Instruction |
Using the data beneath, show every line that includes the word "parameter".
(Input material)
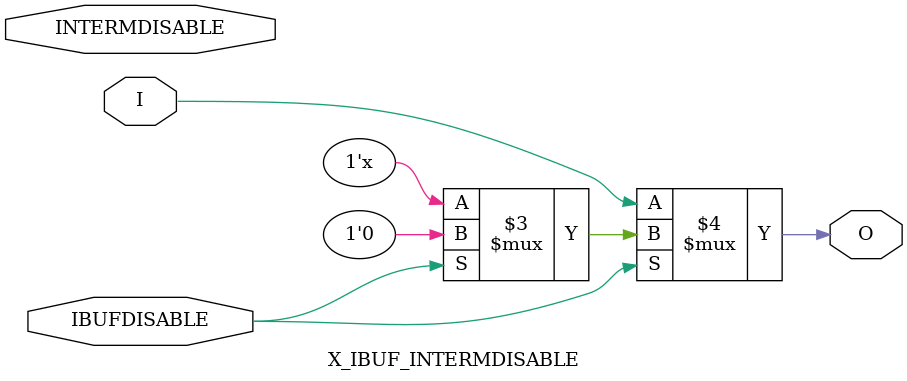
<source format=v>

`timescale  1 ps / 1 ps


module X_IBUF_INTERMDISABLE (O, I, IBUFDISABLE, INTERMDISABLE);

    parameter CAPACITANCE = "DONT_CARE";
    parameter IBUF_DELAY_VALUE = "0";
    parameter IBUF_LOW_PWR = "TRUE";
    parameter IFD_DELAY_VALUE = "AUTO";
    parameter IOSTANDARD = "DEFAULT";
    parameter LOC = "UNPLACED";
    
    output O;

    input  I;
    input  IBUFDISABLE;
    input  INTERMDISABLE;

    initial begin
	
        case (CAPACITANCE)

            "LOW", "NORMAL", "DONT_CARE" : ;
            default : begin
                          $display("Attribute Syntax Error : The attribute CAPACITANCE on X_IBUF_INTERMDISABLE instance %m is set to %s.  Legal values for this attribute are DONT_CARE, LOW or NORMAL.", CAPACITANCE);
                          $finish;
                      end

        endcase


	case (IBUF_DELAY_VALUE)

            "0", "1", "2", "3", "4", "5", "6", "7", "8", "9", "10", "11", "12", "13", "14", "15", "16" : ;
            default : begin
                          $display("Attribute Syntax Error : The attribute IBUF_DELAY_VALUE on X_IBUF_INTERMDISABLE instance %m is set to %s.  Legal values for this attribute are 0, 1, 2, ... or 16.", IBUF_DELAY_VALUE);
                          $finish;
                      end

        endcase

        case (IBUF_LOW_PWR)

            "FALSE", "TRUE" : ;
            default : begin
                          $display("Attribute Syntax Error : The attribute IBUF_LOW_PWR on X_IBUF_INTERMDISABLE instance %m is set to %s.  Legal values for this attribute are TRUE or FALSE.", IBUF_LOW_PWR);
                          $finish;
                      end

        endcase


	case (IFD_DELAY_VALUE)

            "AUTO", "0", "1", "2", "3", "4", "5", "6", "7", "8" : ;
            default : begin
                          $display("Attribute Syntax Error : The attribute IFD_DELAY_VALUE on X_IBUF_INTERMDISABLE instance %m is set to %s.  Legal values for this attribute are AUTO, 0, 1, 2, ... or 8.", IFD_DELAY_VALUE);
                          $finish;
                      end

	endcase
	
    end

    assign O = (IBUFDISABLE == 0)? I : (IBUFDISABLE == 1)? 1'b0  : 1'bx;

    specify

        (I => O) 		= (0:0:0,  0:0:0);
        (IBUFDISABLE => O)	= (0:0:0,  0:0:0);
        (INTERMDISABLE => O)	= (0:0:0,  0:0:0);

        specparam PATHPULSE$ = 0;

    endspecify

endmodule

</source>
(End Input material)
Result of this exercise |
    parameter CAPACITANCE = "DONT_CARE";
    parameter IBUF_DELAY_VALUE = "0";
    parameter IBUF_LOW_PWR = "TRUE";
    parameter IFD_DELAY_VALUE = "AUTO";
    parameter IOSTANDARD = "DEFAULT";
    parameter LOC = "UNPLACED";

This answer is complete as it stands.